Fr. Daniel Gifford
Encountering the Risen Christ
Last weekend, one of the images that ended up being a thread running throughout all of our Triduum homilies was Divine Mercy, which we celebrate this weekend with even greater focus. Divine Mercy is symbolized most acutely by the Blood and Water pouring forth from His pierced side on the cross. This blessed stream is Divine Mercy. Thus, our Risen Lord appeared to Saint Faustina and commanded her to paint the image she saw, which is today known as the “Divine Mercy Image.” This image features the Risen Christ moving toward us, pulling aside His cloak, to reveal the font of that blessed stream: His Most Sacred Heart. But, instead of seeing the Heart itself, an overwhelming light pours forth, which is split into two rays of light one pale-blue (water) and the other red (blood). The image of the Blood and Water now transformed into light scattering the darkness fills us with peace, hope and joy. Yet, as I have mentioned numerous times before, the earliest Christians saw in that Blood and Water the sacraments of Baptism and Eucharist. The sacraments are true encounters with the Risen Christ, most especially in
the Eucharist at Mass. Thus, Divine Mercy is truly a profoundly Eucharistic devotion, as we see evidenced in the words prayed at the beginning of every decade of the Divine Mercy Chaplet: “Eternal Father, I offer you the Body, Blood, Soul and Divinity of Your Dearly Beloved Son, Jesus…” When we go to meet the Risen Christ (Body, Blood, Soul, and Divinity) in the Eucharist, our hearts should go out to meet Him with the faith of Saint Thomas. Although He initially doubted, when the Risen Christ revealed to Him the font from which that Blessed Stream flowed, by inviting him to place his hand in His pierced side, Thomas responded: “My Lord and My God.” May this simple profession of faith be on our hearts when we meet Christ in the Mass. We see the Mass depicted in the window in the back sacristy/confessional (front cover), as the Chalice symbolizes the Liturgy of the Eucharist, while the Book symbolizes the Liturgy of the Word. When we attend Mass or visit the Blessed Sacrament in the Tabernacle or Adoration, do we consider that we are encountering the Risen Christ? What about when we open the Scriptures, whether in the Liturgy or in our own private prayer? Do we slow down and quiet our hearts to listen to Him speak? Consider the subtle symbols of the Holy Trinity in these images: the three tabs in the book and the three rays of light surrounding the chalice. The sacraments draw us into communion in Christ, who brings us into communion with the Trinity. This relationship of communion is further nourished by the reading of His Word in Scripture, where He truly speaks to us. Part of the mystery of the Blessed Stream of Divine Mercy is that, while it flows ever outward to bring nourishment and healing to the world, when we get carried away in its current, it draws us into its source. Just as the Risen Christ told Mary Magdalene He still intends to take us to the Father, so also does He intend to draw us into the Love of the Trinity when He visits in the Word and in the Eucharist. May we open our hearts ever more to this encounter that we may allow Him to take us home to the Father.
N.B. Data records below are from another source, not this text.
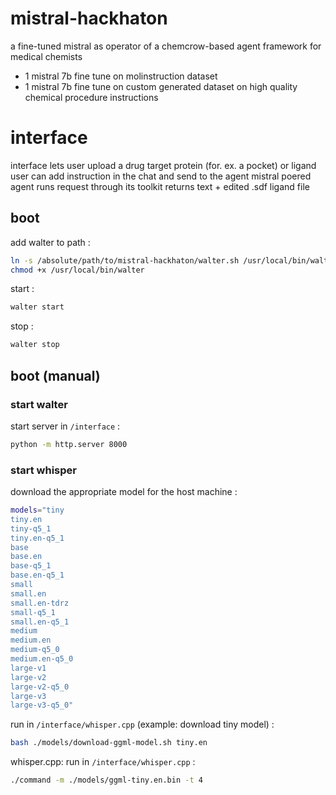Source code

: # mistral-hackhaton
a fine-tuned mistral as  operator of a chemcrow-based agent framework for medical chemists

* 1 mistral 7b fine tune on molinstruction dataset
* 1 mistral 7b fine tune on custom generated dataset on high quality chemical procedure instructions

# interface

interface lets user upload a drug target protein (for. ex. a pocket) or ligand
user can add instruction in the chat and send to the agent
mistral poered agent runs request through its toolkit
returns text + edited .sdf ligand file

## boot

add walter to path :

```bash
ln -s /absolute/path/to/mistral-hackhaton/walter.sh /usr/local/bin/walter
chmod +x /usr/local/bin/walter
```

start : 

```bash
walter start
```

stop : 

```bash
walter stop
```

## boot (manual)

### start walter

start server in `/interface` :

```bash
python -m http.server 8000
```


### start whisper

download the appropriate model for the host machine :

```bash
models="tiny
tiny.en
tiny-q5_1
tiny.en-q5_1
base
base.en
base-q5_1
base.en-q5_1
small
small.en
small.en-tdrz
small-q5_1
small.en-q5_1
medium
medium.en
medium-q5_0
medium.en-q5_0
large-v1
large-v2
large-v2-q5_0
large-v3
large-v3-q5_0"
```

run in `/interface/whisper.cpp` (example: download tiny model) : 

```bash
bash ./models/download-ggml-model.sh tiny.en
```


whisper.cpp: run in `/interface/whisper.cpp` :

```bash
./command -m ./models/ggml-tiny.en.bin -t 4
```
CHILDREN RECEIVING SACRAMENTS: Speaking of the Eucharist, seven of our parish children will be receiving their First Holy Communion this year. Patience Bystry, Meiah Glafka, George Keutzer, Sam Lawrence, and Ellie Longeville will be receiving First Communion at a special Mass next Sunday afternoon here at St. Louis. Gretchen Carden will be communed that same day with her classmates at Peru Catholic School and Brady Peach will be communed in June, after being baptized along with his sister Quinnlyn. Congratulations to all of our First Communicants and all those to be baptized.
THE BEGINNING OF THE END: It seems that this year is drawing to a close, as we continue into the Easter Season. This past Monday, Men’s Study concluded a great year of study, prayer, and fellowship with a joy-filled and casual Easter dinner together. On Palm Sunday, High School Youth Ministry concluded their regular routine of Sunday gatherings with a beautiful and powerful Eucharistic Procession. They have already shifted to a more casual plan of socials, small groups and getting ready for Totus Tuus and Alive in You (see Caylee’s updates for more). Various other groups will be wrapping up in the coming weeks. But, as we enjoy various celebrations to celebrate the Easter Season, various sacraments, and other landmarks in our lives, let us remember to look back as well as forward. Let us look back and thank God for the blessings of this past year. Let us also look forward and begin to consider how we will keep our eyes on Christ and keep growing in our faith, by keeping daily prayer and Sunday Mass a priority, even as our daily and weekly rhythm begins to change.
In Christ through Mary,
St. Louis, pray for us!
Blessed Mary, Queen Mother of the King of Kings, pray for us!